Sister tact: advice from a nun on how to keep peace in meetings 2016-09-30T15:58:31-04:00

Here’s something you don’t see every day: a piece on corporate behavior and politics … by a religious sister.

Details: 

Thirty years ago, I became a Catholic sister as one way to live out my desire to make the world a peaceful place. Almost immediately, I ran into heartbreak. At age 30, I thought I had at last found “my tribe”—people with whom I could work to establish justice and nonviolence, writ large. That was until I started attending meetings.

In meeting after meeting, I would watch, awe-struck, as some sisters’ attitudes, language, and behaviors were some of the most hurtful, disruptive, and destructive I had experienced to date. I witnessed people being rude, dismissive, cutting people off, using sarcasm as a weapon, or exploding in anger. The same was true for meetings of other nonprofit groups I thought I wanted to join as a volunteer.

What, I thought, had gone wrong? How could good people with a passion for making the world more peaceful have so much trouble creating it themselves? Today, whenever I share my story with the nonprofit professionals I teach and train, they offer a knowing smile as if to say, “Been there, done that.”

Ironically, other sisters taught me to see the behaviors I witnessed as inappropriate. In the 1970s, those sisters, with a good deal of foresight, had voted to design and fund a more holistic program for new members during our first year. One of the first sisters I ever met encouraged me to participate by saying, “Pat, even if you don’t stay, come and do that year. It will be the best thing you ever did for yourself.” She was right.

Yes, we learned about styles of prayer, Christian scripture, and the history of our founders, but we also attended workshops and courses on interpersonal communication skills, anger management, and group dynamics. In other words, the sisters committed substantial financial resources to help their newer members learn how to live in harmony with one another. They invested in me to help create a future consistent with their core values of freedom, education, charity, and justice. And it worked.

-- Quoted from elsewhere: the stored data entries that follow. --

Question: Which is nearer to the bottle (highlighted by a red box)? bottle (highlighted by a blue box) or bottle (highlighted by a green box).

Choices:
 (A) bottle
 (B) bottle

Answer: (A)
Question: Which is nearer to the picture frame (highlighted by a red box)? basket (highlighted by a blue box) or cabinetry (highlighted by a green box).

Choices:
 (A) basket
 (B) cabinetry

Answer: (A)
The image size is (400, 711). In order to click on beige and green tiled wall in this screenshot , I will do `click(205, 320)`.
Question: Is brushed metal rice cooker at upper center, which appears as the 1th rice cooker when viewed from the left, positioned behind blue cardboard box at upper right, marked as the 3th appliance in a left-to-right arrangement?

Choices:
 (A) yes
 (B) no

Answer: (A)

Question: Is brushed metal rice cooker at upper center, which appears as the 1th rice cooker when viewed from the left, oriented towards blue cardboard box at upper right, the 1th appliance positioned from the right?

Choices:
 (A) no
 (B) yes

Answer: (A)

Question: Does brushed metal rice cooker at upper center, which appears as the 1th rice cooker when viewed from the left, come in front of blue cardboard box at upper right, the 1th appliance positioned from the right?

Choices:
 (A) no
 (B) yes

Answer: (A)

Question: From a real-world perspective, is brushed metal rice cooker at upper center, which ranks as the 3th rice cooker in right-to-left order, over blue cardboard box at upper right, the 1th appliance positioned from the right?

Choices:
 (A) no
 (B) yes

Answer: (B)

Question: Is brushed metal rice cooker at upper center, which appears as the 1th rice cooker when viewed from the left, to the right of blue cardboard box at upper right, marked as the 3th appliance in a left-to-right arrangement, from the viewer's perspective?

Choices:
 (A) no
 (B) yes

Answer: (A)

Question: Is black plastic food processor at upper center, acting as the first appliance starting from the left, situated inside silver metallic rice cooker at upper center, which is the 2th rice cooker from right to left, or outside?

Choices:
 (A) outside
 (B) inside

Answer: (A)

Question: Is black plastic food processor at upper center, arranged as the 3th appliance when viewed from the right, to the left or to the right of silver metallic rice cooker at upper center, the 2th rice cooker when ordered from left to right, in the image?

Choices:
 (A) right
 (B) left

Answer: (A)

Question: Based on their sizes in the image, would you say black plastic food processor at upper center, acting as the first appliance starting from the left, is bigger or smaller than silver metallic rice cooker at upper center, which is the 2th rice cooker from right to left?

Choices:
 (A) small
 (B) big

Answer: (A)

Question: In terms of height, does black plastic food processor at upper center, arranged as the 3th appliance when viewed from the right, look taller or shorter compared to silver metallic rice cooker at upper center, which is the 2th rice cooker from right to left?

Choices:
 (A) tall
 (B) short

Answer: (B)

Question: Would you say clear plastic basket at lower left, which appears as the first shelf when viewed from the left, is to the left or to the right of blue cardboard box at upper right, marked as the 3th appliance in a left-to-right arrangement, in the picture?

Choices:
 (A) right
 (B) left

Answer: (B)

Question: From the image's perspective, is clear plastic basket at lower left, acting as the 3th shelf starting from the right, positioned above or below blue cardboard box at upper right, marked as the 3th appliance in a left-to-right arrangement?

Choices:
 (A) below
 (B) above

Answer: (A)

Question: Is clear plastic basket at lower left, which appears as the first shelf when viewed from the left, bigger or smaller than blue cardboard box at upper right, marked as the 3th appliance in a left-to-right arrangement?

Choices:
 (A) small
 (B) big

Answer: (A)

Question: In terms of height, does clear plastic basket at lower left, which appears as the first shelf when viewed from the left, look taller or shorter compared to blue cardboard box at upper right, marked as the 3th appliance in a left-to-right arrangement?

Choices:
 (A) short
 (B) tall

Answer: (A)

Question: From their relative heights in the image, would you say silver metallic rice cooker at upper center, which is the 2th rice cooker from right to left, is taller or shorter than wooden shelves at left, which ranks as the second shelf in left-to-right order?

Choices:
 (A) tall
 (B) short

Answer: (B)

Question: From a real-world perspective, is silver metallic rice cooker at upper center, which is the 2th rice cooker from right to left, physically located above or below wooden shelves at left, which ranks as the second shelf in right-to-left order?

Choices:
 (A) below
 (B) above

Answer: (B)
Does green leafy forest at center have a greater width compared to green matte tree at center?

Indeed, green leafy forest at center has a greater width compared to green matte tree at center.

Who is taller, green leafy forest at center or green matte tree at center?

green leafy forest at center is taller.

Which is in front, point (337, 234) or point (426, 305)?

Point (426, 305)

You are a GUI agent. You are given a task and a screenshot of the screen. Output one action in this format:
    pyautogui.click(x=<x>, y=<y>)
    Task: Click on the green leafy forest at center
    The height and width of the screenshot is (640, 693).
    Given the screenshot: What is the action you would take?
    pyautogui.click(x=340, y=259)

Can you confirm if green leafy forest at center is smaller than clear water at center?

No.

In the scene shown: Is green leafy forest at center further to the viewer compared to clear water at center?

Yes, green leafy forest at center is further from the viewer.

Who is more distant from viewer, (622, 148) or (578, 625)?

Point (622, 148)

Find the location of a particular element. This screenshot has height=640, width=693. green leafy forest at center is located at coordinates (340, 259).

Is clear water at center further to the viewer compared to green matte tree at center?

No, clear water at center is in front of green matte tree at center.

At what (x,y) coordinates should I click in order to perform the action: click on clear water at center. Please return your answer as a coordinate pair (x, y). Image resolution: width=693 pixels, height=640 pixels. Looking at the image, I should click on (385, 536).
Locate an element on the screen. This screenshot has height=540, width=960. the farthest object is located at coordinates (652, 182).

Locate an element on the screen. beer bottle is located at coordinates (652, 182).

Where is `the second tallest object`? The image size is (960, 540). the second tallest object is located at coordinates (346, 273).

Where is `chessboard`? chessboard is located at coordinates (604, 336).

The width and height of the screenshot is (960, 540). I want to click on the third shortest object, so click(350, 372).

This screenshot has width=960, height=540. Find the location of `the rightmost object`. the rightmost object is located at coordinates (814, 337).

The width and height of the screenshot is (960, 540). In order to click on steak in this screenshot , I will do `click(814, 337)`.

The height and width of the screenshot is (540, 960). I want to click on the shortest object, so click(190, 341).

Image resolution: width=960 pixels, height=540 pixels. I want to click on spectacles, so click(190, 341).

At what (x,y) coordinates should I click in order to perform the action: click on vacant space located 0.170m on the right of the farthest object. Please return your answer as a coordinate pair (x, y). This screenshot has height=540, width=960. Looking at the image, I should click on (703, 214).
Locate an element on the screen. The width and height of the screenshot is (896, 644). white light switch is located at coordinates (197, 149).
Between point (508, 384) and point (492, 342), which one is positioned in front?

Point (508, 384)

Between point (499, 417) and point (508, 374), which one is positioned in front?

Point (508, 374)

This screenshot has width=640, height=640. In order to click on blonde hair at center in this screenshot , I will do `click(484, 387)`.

I came out of that yearlong experience knowing the value of the gift I had been given. I continue to see its value in the openness, sincerity, and depth of dialogue that happens at meetings with my contemporaries. I feel its value in the confidence and skill I have to lead meetings in which staff feel comfortable speaking freely and respectfully about our feelings, needs, values, and ideas while working through our differences. I also came out of that year with a firm conviction that everyone deserves that gift. I came away wondering why we, as a society, don’t invest more in the personal growth and interpersonal skills of our children and adults.